··· Extracted entries ···

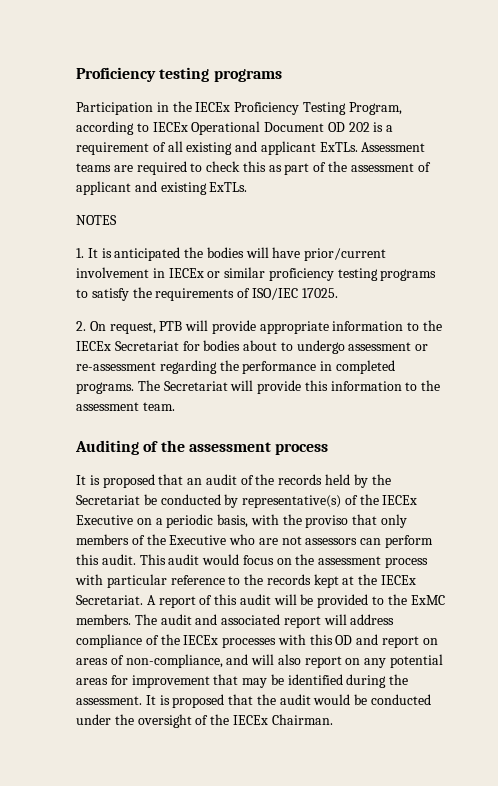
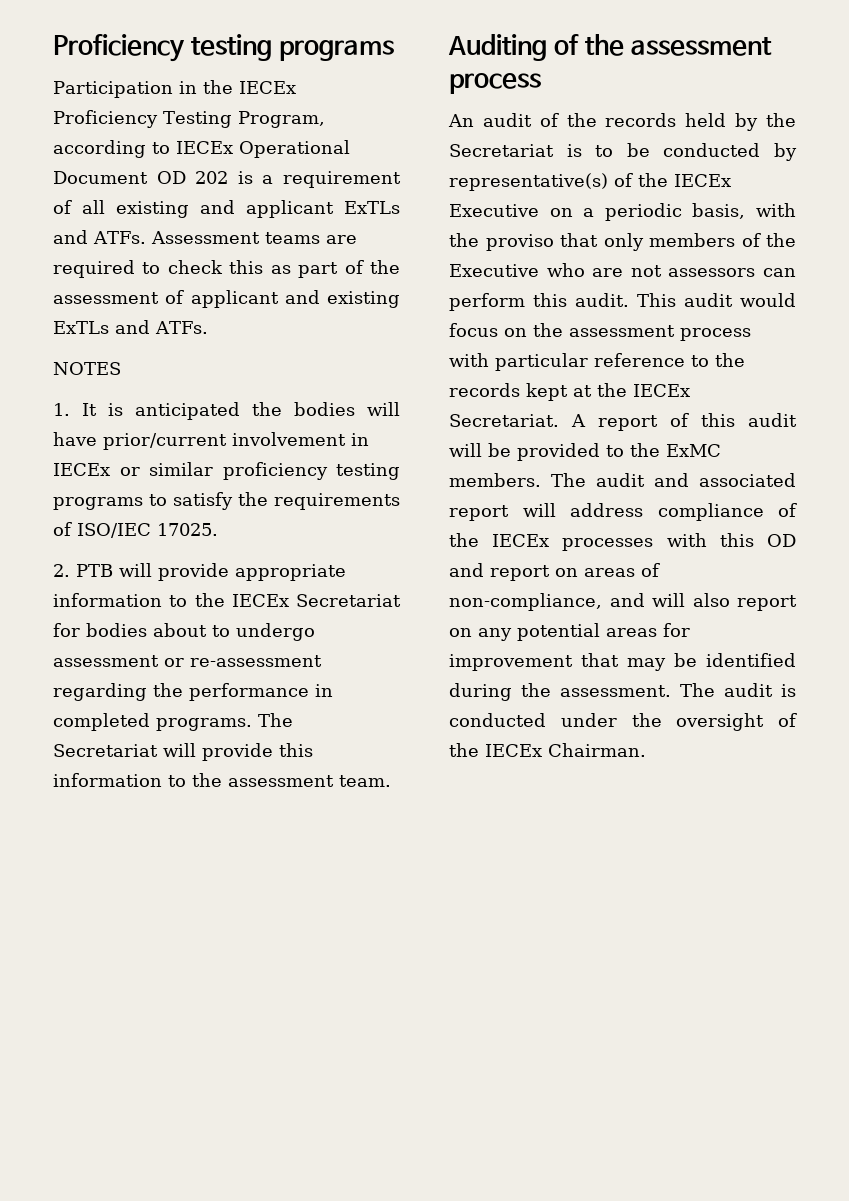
[319,142,358,152] ExTLs. -> [344,201,400,214] [53,230,146,244] ExTLs and ATFs.
[209,182,248,192] ExTLs. -> [53,320,208,334] ExTLs and ATFs.
[89,321,156,334] On request, -> (70, 570) none
[76,474,203,488] It is proposed that an -> [448,114,474,127] An
(140, 500) none -> [566,144,614,157] is to
[145,694,368,708] It is proposed that the audit would be -> [680,683,796,697] The audit is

···

Task to carry out: Retype each line of the records exactly as it reads; no pictures belong in the copy.

Answer box:
[319,142,358,152] ExTLs. -> [344,201,400,214] [53,230,146,244] ExTLs and ATFs.
[209,182,248,192] ExTLs. -> [53,320,208,334] ExTLs and ATFs.
[89,321,156,334] On request, -> (70, 570) none
[76,474,203,488] It is proposed that an -> [448,114,474,127] An
(140, 500) none -> [566,144,614,157] is to
[145,694,368,708] It is proposed that the audit would be -> [680,683,796,697] The audit is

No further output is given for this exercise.